Figure 4. Mitochondrial death channels.

Proteins associated with the MPTP include VDAC, ANT and CypD. The IMAC and phosphate ion channels have also been implicated. Structural elements of MOMP has not been defined structurally, but channel activity is regulated by interactions of Bax, Bak and tBid; some studies implicate VDAC as a component of MOMP while others suggest that Bax not only regulates MOMP, but may also be a structural component. Mitochondrial permeability transition and MOMP are induced by calcium and oxidative stress and Bcl-2 proteins may regulate both. Some reports suggest that VDAC and ANT bridge the IM and OM by interacting at contact points. Other reports suggest that neither ANT nor VDAC are required for MPTP function but both ANT and CypD regulate MPTP opening. The MPTP opens under conditions of ischemia–reperfusion when matrix calcium and reactive oxygen levels increase. Cytochrome c release from the intermembrane space and ICS triggers apoptosis by activating the apoptosome, followed by caspase and DNAse activation. Approximately 15% of total cytochrome c is in the IMS and the rest is in the ICS; membrane fission and fusion events regulated in part by Bax and tBid are required for efficient release of cytochrome c. Low matrix pH inhibits the opening of the MPTP when ΔTM is dissipated but a low pH induces MPTP opening in energized mitochondria.

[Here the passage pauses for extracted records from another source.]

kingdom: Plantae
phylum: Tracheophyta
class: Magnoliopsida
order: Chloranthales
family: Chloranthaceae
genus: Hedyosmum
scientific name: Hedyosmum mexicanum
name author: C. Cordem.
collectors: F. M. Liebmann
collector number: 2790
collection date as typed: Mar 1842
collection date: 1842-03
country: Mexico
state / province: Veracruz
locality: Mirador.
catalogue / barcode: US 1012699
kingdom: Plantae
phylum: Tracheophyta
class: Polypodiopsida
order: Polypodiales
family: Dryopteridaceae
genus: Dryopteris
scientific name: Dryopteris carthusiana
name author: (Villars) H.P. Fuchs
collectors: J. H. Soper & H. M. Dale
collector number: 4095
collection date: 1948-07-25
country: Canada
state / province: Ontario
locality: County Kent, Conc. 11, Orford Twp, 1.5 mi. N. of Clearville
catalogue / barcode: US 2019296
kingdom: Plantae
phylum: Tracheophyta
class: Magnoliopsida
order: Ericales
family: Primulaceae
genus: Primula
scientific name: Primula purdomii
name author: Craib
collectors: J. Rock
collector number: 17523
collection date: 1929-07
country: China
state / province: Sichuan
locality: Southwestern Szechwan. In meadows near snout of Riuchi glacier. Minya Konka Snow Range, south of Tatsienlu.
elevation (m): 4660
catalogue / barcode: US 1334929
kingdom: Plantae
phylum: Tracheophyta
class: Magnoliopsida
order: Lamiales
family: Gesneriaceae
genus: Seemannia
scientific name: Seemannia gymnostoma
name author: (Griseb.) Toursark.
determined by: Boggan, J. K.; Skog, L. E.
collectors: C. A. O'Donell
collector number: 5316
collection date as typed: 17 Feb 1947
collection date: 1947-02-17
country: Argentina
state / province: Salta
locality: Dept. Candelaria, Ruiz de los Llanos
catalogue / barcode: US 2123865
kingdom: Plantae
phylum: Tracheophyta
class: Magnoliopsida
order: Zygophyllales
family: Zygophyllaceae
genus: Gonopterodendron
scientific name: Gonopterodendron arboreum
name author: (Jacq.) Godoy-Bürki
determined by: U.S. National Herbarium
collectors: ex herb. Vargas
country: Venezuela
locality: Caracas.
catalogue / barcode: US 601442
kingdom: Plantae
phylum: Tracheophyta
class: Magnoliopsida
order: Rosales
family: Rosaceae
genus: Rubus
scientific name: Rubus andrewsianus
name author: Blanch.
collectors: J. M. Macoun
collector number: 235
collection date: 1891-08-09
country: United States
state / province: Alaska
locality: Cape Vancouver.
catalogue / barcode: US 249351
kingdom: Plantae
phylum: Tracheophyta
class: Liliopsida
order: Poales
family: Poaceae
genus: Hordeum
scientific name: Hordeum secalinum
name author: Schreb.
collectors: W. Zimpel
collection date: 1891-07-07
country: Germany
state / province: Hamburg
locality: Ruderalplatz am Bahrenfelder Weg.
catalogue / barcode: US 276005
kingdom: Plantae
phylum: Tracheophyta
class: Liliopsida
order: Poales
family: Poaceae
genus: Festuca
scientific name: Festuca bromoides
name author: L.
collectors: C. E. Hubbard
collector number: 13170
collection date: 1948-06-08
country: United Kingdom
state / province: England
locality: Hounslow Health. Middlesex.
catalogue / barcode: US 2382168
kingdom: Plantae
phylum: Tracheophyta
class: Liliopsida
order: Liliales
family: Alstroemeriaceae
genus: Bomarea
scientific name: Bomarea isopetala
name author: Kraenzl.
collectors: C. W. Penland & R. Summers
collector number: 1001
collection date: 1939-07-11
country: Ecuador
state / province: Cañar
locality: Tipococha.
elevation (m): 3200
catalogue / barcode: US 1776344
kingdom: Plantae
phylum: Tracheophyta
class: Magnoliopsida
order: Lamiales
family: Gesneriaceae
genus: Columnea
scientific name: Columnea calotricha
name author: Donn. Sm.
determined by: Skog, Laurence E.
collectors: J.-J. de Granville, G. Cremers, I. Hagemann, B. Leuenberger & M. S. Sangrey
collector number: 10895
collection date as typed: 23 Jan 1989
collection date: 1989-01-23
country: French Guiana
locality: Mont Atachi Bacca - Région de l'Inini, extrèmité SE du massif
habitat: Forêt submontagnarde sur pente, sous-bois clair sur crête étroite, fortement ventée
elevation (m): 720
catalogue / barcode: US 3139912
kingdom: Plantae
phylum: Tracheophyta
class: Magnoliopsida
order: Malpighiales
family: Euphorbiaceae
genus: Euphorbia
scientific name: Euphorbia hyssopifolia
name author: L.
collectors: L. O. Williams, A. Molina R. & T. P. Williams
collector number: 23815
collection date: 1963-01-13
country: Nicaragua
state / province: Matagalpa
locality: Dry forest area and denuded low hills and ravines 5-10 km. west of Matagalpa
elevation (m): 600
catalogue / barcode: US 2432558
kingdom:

ΔTM: Membrane potential; ANT: Adenine nucleotide translocase; BDR: Benzodiazepine receptor; CypD: Cyclophilin D; ICS: Intercristal space; IM: Inner membrane; IMAC: Inner membrane anion channel; IMS: Inter-membrane space; MAC: Membrane anion channel; mCU: Mitochondrial uniporter; MOMP: Mitochondrial outer membrane permeability; MPTP: Mitochondrial permeability transition pore; OM: Outer membrane; PiC: Phosphate ion channel; ROS: Reactive oxygen species; VDAC: Voltage-dependent anion channel.